Saab 2011 yılında iflasını ilan etti, bu yüzden şimdi yoldaki Saab’lar sonuncusu olacak. Bu kaçınılmaz yok oluş, arabalara ek bir anlam katmanı bahşeder. Bugünlerde bile arabamın maddi ve lojistik açıdan önemli bir yük olduğunu kabul edebilirim. Başka bir hamleye hazırlanırken, ne kadar ileri gideceğini merak ediyorum. Otoyol hızlarında sürerken güvende olmayacağımdan endişeleniyorum. Geçenlerde, güneşli bir günde, arabayı aldığımdan beri arabada olan Bonnie Raitt kasetini dinleyerek yakındaki bir parka sürdüm. Yürüyüşe çıktım ve gitmeye hazırlandığımda Saab’ın pili umutsuz bir tıklama ile şikayet etti. Önce nötre, sonra geri vitese geçtim. Anahtarı tekrar çevirdim. Hiç bir şey.

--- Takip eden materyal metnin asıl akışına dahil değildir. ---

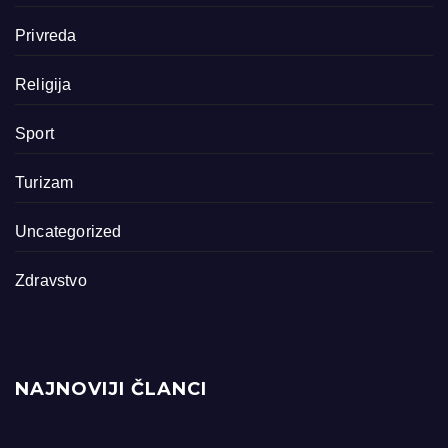
Privreda
Religija
Sport
Turizam
Uncategorized
Zdravstvo
NAJNOVIJI ČLANCI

Araba bana çok şey öğretti: genel olarak arabalar hakkında değil, tekil varlığına yönelmek hakkında. Bakımına olan bağlılığım, beni seven birden fazla kişinin kaşlarını kaldırdı. Çok eski, çok kırık, çok yavaş, buna değmez. Eğer bir araç sadece güvenilir bir ulaşım aracı olacaksa, Saab beni daha önce hayal kırıklığına uğrattı. Ama arabamı tehlikede ve canlı, rahatlığı veya kullanım değeri için değil, taşıdığı tarih için değerli olarak düşünmeyi seviyorum. Saab’ı çalışır durumda tutmak için gereken cüretkar deva, beni faydaya yönelik eksantrik bir şeyi istemenin mümkün olduğuna ikna etti – formu işleve ikna etmek. Sadece faydaya karşı umutlu bir protestoda paslanmayı, masrafı ve güvencesizliği görmezden geliyorum.

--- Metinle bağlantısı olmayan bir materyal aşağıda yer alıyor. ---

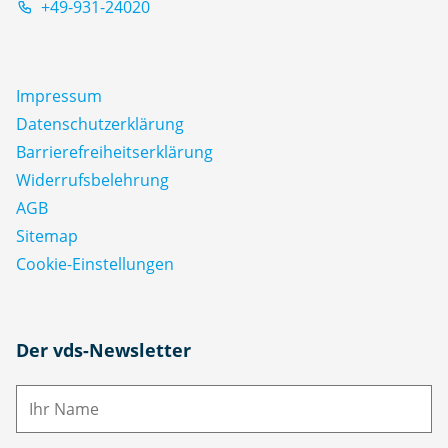
+49-931-24020
Impressum
Datenschutz­erklärung
Barrierefreiheitserklärung
Widerrufsbelehrung
AGB
Sitemap
Cookie-Einstellungen
N
Der vds-Newsletter
a
m
E-
e
M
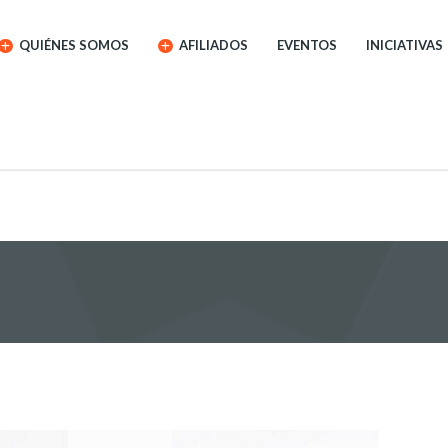
QUIÉNES SOMOS
AFILIADOS
EVENTOS
INICIATIVAS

Yakın zamanda daha güvenilir bir arabaya – Subaru’ya – yatırım yapmama rağmen, Saab’dan kurtulmakta zorlanıyorum. Vazgeçmek için kendimi arabanın zamanın ve onun geçişinin bir temsilinden başka bir şey olmadığına, saçmalığın gençlik kucaklaşmasının bir sembolü olduğuna kendimi ikna etmeye çalışıyorum. Belki de onu büyüttüm. Saab’ım o parkta ters ters, başlayamadan otururken, bunu daha önce düşündüm. Ama sonra, sanki beni duyabiliyormuş gibi, araba yeniden çalıştı, yıllar önce dinlemeye çalıştığım mırıldayan boşta durmadan önce canlandı.


Georgia Cloepfil, çalışmaları n+1, Joyland, Epiphany ve diğer yayınlarda yer alan bir yazardır.